THE seven years of famine became so severe that the family of Jacob, hearing that there was food in Egypt, went there to buy grain in order to survive. Little did they know who they were dealing with. But Joseph knew his brothers, and it brought to mind the awful circumstances of his last recollection of them—a scene he would rather put out of his mind.

But now sensing a feeling of remorse by his brothers, his heart went out to them, and he devised a plan for their reconciliation. He was well aware that the circumstances which brought them to him were of the Lord’s doing.

Doubtless Joseph remembered the dream in which he saw, in symbol, his brethren bowing to him; also the dream in which his father as well as his brothers would bow down to him. (Gen. 37:5-11) Now that circumstances were bringing about a fulfillment of these dreams, Joseph could well have taken the opportunity to remind them, assuming an “I told you so” attitude. But Joseph did not do this. Instead he emphasized the fact that the experiences through which he had passed were of the Lord, and designed to keep his chosen people—the seed of promise—alive.

God’s purpose in dealing with Joseph as he did, and causing this whole beautiful story to be recorded for our admonition and blessing, is set forth in Joseph’s statement to his brothers when he revealed his identity to them. He said, “God sent me before you to preserve you a posterity in the earth, and to save your lives by a great deliverance.” To this Joseph added, “So now it was not you that sent me hither, but God.”

What a marvelous expression of confidence in God and in the outworking of his providences! Even more important as a lesson for the Lord’s people today is the attitude of forgiveness Joseph displayed. Joseph could have simply seen the outworking of God’s providences in his life, yet continue to hold resentment against his brethren.

+---+

• [Exercise requirements]:
**1)** Decide whether each statement agrees with the passage on Joseph: (a) Jacob's family went to Egypt to buy grain; (b) Joseph reminded his brothers of his dreams with an "I told you so" attitude; (c) Joseph told his brothers that they, not God, had sent him to Egypt. For each, answer yes or no and quote the words of the passage that decide it.
**2)** Copy the passage on Joseph starting at "God’s purpose in" and ending at "against his brethren.".

+---+

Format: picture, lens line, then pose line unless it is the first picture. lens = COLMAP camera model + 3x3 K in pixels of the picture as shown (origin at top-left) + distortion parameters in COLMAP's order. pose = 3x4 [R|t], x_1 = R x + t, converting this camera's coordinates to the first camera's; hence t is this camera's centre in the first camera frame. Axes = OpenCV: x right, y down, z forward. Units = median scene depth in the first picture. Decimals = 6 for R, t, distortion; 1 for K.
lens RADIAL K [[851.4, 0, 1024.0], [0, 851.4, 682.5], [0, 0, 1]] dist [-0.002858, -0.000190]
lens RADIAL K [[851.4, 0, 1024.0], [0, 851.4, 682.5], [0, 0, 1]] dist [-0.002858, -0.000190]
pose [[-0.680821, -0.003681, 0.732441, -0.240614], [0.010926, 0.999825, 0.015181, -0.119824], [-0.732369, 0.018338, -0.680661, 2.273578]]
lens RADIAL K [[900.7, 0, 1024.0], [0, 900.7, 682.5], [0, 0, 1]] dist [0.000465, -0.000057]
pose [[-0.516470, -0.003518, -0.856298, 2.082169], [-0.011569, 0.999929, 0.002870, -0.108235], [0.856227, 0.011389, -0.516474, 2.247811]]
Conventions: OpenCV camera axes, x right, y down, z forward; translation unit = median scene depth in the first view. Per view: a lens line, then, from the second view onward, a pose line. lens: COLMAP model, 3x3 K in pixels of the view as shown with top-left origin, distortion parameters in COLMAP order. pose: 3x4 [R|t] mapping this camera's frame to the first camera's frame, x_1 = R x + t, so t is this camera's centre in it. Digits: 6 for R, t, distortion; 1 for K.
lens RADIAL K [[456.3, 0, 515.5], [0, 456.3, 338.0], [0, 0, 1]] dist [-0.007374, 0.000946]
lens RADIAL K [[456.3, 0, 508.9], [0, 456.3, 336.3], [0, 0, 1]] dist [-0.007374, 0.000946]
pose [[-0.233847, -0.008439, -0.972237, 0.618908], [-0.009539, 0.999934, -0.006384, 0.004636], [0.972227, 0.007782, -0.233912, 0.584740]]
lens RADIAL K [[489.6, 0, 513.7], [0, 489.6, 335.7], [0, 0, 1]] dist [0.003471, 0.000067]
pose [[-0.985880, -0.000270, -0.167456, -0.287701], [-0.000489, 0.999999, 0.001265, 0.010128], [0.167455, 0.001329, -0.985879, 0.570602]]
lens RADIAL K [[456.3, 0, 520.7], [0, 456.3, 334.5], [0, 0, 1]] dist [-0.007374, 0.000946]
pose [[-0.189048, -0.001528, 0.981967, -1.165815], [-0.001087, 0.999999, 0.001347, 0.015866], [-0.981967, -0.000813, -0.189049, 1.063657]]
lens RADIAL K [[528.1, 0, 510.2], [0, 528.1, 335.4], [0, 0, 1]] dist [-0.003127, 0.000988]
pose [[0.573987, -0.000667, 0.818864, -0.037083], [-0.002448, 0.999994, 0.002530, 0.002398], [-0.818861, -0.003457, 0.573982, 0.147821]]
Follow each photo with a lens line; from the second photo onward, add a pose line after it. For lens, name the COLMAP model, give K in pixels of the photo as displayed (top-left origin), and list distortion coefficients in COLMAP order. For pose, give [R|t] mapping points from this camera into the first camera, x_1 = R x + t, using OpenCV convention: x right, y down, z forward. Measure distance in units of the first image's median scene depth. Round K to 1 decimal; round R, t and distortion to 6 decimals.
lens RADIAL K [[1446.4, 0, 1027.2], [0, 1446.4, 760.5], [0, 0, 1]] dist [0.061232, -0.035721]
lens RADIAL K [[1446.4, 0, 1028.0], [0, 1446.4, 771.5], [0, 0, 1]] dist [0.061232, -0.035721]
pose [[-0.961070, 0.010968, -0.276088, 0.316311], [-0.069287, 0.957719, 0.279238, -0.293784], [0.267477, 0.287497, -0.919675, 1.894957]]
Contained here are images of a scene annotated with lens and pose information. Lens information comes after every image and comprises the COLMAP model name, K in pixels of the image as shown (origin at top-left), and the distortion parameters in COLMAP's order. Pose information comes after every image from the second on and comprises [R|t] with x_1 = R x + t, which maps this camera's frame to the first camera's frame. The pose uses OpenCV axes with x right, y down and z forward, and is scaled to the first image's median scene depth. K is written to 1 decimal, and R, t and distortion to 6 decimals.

+---+

• [Exercise solutions]:
**1)**
(a) Yes: "went there to buy grain in order to survive"
(b) No: "But Joseph did not do this."
(c) No: "So now it was not you that sent me hither, but God."

**2)**
God’s purpose in dealing with Joseph as he did, and causing this whole beautiful story to be recorded for our admonition and blessing, is set forth in Joseph’s statement to his brothers when he revealed his identity to them. He said, “God sent me before you to preserve you a posterity in the earth, and to save your lives by a great deliverance.” To this Joseph added, “So now it was not you that sent me hither, but God.”

What a marvelous expression of confidence in God and in the outworking of his providences! Even more important as a lesson for the Lord’s people today is the attitude of forgiveness Joseph displayed. Joseph could have simply seen the outworking of God’s providences in his life, yet continue to hold resentment against his brethren.